(Assignment):
Exactly the lines from the opening of the records through the line containing "Document page, 2001x1126 pixels." should be copied, with both included.

Dataset entries:

*** Begin section ***

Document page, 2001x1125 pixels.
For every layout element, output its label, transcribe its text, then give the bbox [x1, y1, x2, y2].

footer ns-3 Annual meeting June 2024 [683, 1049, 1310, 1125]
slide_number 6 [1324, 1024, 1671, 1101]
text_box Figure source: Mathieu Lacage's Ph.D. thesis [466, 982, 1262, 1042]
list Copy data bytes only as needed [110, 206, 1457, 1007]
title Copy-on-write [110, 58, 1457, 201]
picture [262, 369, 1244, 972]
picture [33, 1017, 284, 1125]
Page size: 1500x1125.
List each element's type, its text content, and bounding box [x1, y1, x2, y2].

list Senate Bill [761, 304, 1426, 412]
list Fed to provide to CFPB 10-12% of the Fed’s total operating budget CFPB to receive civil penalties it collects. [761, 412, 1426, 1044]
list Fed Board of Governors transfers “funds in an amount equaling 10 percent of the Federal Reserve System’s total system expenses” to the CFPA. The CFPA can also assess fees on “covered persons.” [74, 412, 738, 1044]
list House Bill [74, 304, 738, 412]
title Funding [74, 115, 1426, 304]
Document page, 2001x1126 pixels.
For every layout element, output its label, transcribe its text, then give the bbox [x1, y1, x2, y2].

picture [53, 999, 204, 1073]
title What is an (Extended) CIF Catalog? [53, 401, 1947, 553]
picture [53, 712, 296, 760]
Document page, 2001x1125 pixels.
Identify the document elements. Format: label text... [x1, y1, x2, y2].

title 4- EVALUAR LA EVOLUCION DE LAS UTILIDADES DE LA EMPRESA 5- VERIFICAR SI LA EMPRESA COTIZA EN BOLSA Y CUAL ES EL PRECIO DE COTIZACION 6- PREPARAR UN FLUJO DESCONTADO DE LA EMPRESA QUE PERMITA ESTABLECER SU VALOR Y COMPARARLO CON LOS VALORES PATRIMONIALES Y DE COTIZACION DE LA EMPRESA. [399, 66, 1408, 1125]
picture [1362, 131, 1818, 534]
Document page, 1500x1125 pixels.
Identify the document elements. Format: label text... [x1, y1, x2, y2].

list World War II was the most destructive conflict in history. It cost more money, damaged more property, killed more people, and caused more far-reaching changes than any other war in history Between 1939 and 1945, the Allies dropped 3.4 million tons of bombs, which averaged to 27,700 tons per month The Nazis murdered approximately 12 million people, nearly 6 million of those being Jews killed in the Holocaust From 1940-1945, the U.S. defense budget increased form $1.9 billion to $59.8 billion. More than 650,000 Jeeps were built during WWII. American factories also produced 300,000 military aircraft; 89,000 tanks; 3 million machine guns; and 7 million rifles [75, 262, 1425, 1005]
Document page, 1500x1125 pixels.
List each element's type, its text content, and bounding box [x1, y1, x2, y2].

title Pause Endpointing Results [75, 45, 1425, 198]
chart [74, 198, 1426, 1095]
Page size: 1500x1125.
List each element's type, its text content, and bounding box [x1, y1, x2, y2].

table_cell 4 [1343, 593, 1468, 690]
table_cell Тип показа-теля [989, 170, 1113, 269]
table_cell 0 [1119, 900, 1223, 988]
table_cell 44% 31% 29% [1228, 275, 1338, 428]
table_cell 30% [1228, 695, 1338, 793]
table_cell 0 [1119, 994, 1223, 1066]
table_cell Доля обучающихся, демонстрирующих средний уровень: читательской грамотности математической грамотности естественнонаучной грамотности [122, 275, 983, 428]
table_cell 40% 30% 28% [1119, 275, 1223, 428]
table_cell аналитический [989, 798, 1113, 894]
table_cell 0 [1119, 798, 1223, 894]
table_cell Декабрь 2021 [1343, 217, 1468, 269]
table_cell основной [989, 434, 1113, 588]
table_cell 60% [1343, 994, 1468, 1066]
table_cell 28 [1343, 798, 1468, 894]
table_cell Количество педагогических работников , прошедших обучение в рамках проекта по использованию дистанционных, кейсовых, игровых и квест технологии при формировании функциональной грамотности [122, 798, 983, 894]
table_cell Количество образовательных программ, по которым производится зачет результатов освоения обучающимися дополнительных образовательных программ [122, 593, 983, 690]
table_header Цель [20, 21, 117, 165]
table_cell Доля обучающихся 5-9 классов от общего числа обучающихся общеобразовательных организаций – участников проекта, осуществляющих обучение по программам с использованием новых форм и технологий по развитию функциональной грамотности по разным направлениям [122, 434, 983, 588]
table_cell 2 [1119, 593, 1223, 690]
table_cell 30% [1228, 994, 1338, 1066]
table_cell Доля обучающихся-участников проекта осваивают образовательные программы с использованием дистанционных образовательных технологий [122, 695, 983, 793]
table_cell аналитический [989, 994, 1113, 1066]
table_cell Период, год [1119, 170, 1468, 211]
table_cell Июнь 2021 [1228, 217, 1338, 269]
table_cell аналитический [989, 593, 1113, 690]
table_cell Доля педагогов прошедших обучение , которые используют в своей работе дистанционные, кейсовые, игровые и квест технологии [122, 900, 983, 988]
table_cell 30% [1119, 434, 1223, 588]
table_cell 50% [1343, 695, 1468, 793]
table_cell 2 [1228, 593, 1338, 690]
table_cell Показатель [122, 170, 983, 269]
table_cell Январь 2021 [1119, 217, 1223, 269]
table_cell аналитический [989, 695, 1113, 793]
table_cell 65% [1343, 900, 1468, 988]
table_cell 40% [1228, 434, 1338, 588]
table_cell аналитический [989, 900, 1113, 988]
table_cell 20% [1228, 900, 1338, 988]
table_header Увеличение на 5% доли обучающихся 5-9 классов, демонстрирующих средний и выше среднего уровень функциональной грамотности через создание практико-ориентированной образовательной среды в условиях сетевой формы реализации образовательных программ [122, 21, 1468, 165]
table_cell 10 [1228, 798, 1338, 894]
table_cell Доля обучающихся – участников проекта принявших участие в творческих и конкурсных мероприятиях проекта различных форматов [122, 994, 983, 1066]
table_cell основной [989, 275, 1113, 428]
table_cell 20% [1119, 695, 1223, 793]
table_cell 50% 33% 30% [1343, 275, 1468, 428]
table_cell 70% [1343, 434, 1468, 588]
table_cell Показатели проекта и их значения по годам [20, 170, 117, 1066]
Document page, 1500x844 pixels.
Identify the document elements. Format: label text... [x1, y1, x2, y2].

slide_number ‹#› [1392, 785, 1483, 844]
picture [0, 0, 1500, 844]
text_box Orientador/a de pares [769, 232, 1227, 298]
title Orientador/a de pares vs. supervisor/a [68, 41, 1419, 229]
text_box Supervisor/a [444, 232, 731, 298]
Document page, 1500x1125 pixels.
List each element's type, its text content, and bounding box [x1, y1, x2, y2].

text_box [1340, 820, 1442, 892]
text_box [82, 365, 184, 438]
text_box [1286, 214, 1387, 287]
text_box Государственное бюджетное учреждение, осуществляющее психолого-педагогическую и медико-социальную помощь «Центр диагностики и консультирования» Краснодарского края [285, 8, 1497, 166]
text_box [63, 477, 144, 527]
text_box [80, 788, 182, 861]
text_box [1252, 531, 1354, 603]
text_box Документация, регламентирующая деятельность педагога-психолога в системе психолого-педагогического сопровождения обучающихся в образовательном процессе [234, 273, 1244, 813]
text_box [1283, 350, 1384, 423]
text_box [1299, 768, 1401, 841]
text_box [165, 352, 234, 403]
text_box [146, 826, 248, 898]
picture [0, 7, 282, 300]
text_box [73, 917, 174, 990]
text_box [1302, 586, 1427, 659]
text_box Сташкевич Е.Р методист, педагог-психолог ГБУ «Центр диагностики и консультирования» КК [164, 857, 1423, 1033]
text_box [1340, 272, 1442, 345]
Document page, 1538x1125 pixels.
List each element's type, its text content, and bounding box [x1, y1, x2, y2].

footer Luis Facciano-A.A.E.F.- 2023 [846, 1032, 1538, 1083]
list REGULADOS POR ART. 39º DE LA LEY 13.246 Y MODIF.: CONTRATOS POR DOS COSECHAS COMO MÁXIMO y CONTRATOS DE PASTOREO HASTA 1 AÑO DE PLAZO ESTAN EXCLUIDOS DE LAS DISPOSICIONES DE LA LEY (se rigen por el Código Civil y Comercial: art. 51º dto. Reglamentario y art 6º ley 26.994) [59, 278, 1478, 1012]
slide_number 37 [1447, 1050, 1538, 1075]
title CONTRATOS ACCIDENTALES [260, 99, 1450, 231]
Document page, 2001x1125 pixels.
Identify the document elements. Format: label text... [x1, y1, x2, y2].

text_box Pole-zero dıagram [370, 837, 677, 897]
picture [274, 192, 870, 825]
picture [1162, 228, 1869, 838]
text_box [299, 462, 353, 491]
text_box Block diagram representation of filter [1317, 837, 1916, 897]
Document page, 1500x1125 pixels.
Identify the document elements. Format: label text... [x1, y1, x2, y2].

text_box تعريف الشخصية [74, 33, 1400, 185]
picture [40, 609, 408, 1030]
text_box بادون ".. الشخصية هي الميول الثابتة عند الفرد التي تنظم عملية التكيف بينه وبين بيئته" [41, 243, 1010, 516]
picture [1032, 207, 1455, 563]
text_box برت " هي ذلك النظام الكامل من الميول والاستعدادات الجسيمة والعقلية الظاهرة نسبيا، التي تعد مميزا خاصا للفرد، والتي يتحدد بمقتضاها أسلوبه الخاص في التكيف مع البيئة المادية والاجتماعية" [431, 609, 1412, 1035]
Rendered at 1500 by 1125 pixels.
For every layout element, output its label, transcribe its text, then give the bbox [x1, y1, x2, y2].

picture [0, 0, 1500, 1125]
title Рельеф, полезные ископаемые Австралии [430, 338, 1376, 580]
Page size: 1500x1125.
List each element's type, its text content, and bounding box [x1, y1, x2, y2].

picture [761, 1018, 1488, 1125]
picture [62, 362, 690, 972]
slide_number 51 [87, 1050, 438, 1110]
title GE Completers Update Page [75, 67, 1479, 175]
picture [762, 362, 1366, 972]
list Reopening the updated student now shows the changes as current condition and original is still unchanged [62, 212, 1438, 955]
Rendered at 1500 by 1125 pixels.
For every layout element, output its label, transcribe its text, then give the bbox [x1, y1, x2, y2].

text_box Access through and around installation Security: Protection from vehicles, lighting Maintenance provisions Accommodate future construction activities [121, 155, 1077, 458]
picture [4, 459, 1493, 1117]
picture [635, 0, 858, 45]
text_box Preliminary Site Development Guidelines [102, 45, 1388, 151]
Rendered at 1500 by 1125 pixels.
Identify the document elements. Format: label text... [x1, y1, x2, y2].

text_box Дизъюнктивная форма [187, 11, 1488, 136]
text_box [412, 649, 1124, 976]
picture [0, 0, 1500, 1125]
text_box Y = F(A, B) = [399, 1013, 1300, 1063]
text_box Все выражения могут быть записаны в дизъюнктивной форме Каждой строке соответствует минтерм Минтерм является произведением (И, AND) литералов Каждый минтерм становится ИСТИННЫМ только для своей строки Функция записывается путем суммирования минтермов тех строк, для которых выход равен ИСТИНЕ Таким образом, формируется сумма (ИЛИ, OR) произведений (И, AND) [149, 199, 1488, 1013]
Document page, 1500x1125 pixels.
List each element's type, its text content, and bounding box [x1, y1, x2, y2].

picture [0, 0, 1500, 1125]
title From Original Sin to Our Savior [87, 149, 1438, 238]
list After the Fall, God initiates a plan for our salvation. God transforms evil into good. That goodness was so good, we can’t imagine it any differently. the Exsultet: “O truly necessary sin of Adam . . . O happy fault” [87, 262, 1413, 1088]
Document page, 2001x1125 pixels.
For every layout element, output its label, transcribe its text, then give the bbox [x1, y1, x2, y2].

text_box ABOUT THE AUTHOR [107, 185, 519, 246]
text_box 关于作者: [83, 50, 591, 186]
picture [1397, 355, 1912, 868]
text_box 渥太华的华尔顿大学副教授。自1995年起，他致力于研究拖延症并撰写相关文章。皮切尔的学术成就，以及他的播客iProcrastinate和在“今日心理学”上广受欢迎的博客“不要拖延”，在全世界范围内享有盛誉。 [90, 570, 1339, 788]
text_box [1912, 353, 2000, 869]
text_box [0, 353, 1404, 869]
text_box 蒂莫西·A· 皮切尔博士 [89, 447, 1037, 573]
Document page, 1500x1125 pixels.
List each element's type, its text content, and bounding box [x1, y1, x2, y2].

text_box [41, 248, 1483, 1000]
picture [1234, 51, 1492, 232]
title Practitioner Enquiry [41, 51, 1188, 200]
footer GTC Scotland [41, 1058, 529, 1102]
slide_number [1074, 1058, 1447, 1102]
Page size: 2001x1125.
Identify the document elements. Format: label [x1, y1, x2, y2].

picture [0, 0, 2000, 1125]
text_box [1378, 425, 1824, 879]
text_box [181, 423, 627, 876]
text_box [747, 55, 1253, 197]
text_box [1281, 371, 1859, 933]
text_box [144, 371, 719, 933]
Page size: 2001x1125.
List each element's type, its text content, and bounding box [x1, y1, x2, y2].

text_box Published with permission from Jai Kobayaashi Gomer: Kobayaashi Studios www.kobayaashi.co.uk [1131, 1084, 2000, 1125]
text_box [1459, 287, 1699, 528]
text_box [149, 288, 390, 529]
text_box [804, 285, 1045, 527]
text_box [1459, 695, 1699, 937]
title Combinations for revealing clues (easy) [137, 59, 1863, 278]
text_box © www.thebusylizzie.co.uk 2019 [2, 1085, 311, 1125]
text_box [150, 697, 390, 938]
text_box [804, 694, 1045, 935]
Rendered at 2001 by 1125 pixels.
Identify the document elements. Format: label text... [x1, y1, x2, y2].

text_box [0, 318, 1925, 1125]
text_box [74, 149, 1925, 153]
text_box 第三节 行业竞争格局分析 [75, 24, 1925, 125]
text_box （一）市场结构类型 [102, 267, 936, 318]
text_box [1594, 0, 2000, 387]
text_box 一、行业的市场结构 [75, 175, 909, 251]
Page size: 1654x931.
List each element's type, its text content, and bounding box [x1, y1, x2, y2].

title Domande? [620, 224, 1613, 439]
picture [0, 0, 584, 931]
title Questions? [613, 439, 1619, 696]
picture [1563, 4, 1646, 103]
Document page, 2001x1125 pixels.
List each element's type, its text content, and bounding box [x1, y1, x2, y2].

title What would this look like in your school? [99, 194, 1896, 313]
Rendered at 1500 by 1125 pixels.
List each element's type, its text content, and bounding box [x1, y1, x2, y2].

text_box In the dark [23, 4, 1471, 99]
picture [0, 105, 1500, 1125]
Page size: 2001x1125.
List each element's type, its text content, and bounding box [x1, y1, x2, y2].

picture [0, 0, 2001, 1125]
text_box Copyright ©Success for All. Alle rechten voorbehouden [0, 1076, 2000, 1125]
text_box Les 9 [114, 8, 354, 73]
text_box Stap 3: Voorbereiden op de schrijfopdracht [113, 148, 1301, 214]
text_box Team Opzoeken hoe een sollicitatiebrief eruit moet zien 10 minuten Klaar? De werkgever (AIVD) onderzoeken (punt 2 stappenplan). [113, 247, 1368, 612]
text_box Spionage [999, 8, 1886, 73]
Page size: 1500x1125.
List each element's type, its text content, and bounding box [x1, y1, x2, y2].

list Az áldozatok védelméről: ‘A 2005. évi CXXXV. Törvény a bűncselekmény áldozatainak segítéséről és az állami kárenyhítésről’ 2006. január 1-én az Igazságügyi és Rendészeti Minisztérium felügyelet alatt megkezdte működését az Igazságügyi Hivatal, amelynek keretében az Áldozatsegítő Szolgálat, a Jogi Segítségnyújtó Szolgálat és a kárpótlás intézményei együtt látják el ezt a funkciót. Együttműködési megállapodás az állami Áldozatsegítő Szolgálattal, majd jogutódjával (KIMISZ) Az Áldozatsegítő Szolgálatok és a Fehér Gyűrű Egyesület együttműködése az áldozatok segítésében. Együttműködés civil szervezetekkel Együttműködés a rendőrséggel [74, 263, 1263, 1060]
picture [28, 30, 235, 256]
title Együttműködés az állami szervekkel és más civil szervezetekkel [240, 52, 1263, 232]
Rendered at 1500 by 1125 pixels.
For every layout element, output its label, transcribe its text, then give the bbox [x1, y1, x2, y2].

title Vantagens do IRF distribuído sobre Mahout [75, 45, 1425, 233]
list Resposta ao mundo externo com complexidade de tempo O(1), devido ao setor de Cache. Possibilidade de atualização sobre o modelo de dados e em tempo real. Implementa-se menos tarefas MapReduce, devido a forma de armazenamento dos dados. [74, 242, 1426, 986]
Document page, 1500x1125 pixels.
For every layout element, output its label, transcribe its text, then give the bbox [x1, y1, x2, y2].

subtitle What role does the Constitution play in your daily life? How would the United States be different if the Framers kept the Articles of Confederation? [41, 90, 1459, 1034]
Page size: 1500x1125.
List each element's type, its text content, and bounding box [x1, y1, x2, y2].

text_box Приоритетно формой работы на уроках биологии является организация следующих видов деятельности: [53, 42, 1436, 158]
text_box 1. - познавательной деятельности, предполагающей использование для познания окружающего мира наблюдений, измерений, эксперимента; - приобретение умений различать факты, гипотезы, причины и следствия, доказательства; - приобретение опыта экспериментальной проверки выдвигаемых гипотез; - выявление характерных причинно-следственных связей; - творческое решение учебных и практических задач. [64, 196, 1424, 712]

*** End section ***

(Worked solution):
Document page, 2001x1125 pixels.
For every layout element, output its label, transcribe its text, then give the bbox [x1, y1, x2, y2].

footer ns-3 Annual meeting June 2024 [683, 1049, 1310, 1125]
slide_number 6 [1324, 1024, 1671, 1101]
text_box Figure source: Mathieu Lacage's Ph.D. thesis [466, 982, 1262, 1042]
list Copy data bytes only as needed [110, 206, 1457, 1007]
title Copy-on-write [110, 58, 1457, 201]
picture [262, 369, 1244, 972]
picture [33, 1017, 284, 1125]
Page size: 1500x1125.
List each element's type, its text content, and bounding box [x1, y1, x2, y2].

list Senate Bill [761, 304, 1426, 412]
list Fed to provide to CFPB 10-12% of the Fed’s total operating budget CFPB to receive civil penalties it collects. [761, 412, 1426, 1044]
list Fed Board of Governors transfers “funds in an amount equaling 10 percent of the Federal Reserve System’s total system expenses” to the CFPA. The CFPA can also assess fees on “covered persons.” [74, 412, 738, 1044]
list House Bill [74, 304, 738, 412]
title Funding [74, 115, 1426, 304]
Document page, 2001x1126 pixels.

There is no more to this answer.